Ingrid Johnson stationed herself around mile 20, just after a big hill near Lake Montebello. A running coach and a runner herself, she figured the 3,000 participants would be in need of some love just about then - especially because the temperature, which was 63 degrees when the race began and rose to 74 degrees, was unusually high for a marathon.

She and some other members of her running club had set themselves up with signs, Skittles, M&Ms, pretzels, orange slices, bananas, Advil and salt tablets. Johnson was holding a "nice butt" sign. Others were taking turns on a makeshift amplifier, shouting, "Marathoners, looking sexy!" and "Good job, guys."

"Mile 20 is where most people hit the wall," she said. After that, "it's 50 percent body and 50 percent mind. With the heat and hills, they need encouragement."

They got their encouragement. They got water and Gatorade. They got dogs dressed up in "You go girl!" signs. They got extra hoots for outrageousness.

One man ran in a powder blue tuxedo. A woman from New Jersey wore black bat wings with glittery purple lining and matching purple ears. She ran to shouts of "Go, Batgirl" and "Keep flying!" One man jump-roped his way along the route; another juggled.

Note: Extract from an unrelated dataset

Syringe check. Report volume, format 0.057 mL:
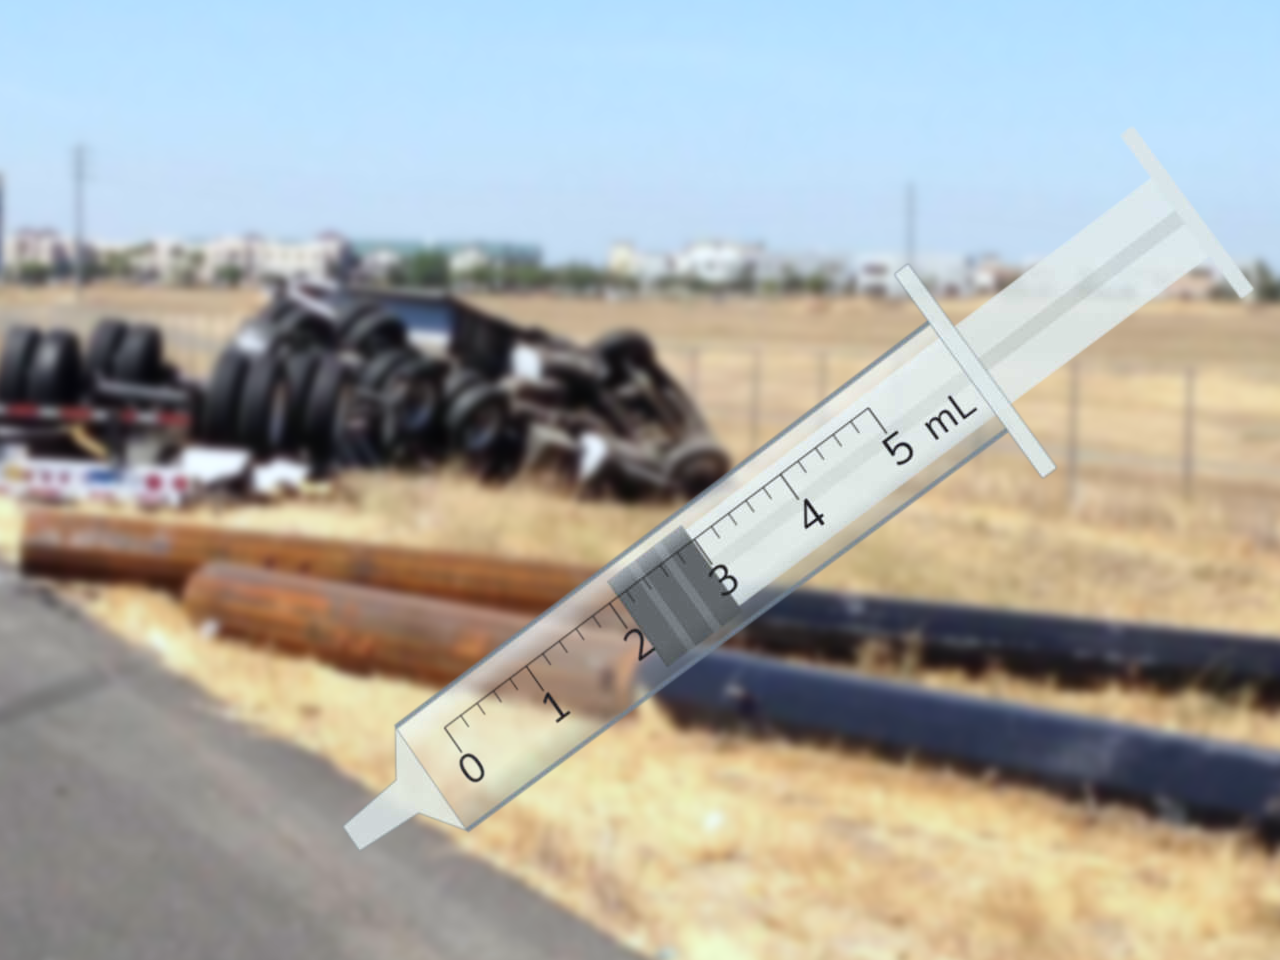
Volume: 2.1 mL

Runners met with an especially boisterous crowd in Charles Village. Residents had signed up to volunteer, and John Spurrier, who had worked as a disc jockey in graduate school, had hauled out his sound system and was playing hip-hop, Motown, oldies, reggae and dance music from a front porch. Families came out with their kids and dogs. People were dancing in the street.

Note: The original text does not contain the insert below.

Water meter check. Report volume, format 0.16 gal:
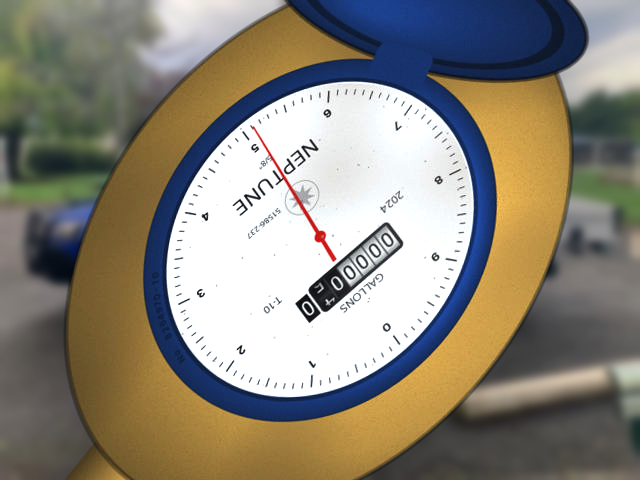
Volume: 45.1 gal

A little farther along Guilford Avenue, a woman dressed in a furry tiger outfit was boogieing on the roof of a white Toyota. And farther yet, two kids were spraying runners with a hose and Stuart Siegler had returned, for the fifth year, with 120 pounds of gummy bears.

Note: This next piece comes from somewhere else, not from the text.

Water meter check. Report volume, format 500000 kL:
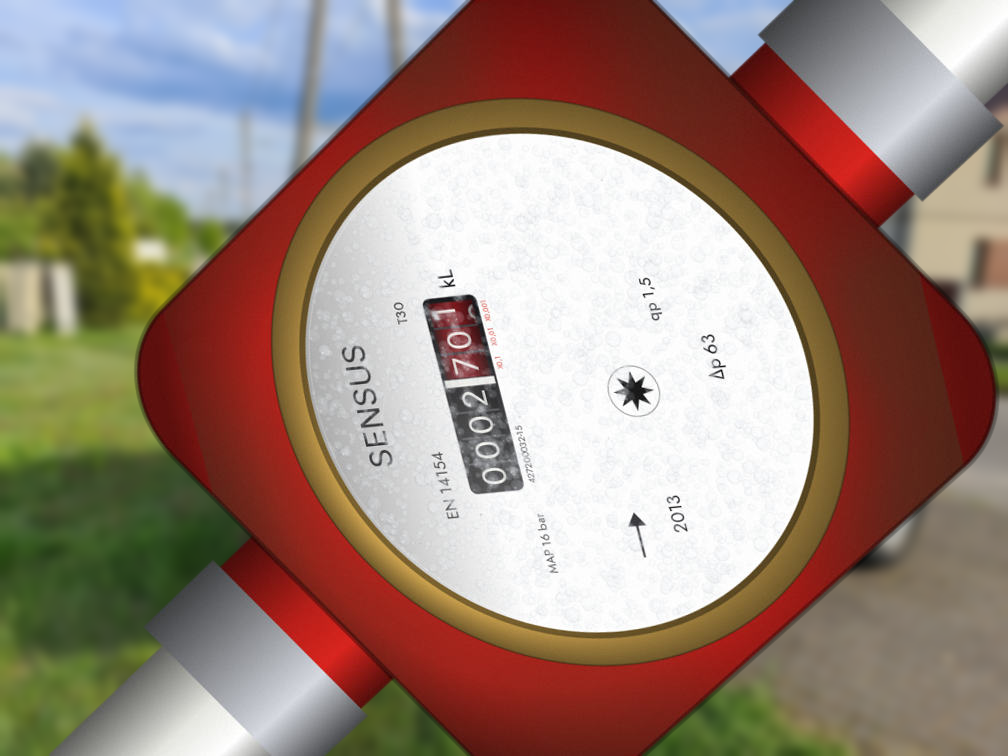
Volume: 2.701 kL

"It's the perfect late-race snack," he said. "You can hold it in your hand, it won't melt, if you inhale you won't die. The best part is you can bite their little heads off."

Siegler moved to New Hampshire two years ago, but he returns every fall for the race. "This is my way of giving back," he said.

Back at Camden Yards, where the marathon began and ended, spectators watched the 5-kilometer runners and the kids' race. They saw the wheelchair racers and elite runners glide through the finish line. And they kept cheering as runners - the "real people," as one man put it - continued to push through the finish. Some limped. Some threw hands up into the sky as they crossed the line. Others put their heads in their hands.

About 1 p.m., five hours after the race began, scores of runners milled in the parking lot, munching on potato chips and standing in line for massages. They lay in the grass in flip-flops inspecting blisters and they posed proudly for photographs, participation medals around their necks. They talked about the deadly hills, about the 11th mile, about the beer they planned to drink.

Runner Ann Polites, 22, of Canton was exuberant. "It's surreal," she said. "I've never done this before. I'm not a runner. I have asthma. But you just get through it. Your mind goes other places. Each mile you think, 'I've done that. I've done that.' Then people cheering keeps you going. You think about your family."

In particular, Polites thought of her father. She was part of a group of runners who had raised money for the Leukemia and Lymphoma Society. Her father has myeloma, she said, and she ran in his honor. On one arm, she had written "my pop, my hero."

"Hopefully," she said as she walked off to find her family, "my dad can run with me next year."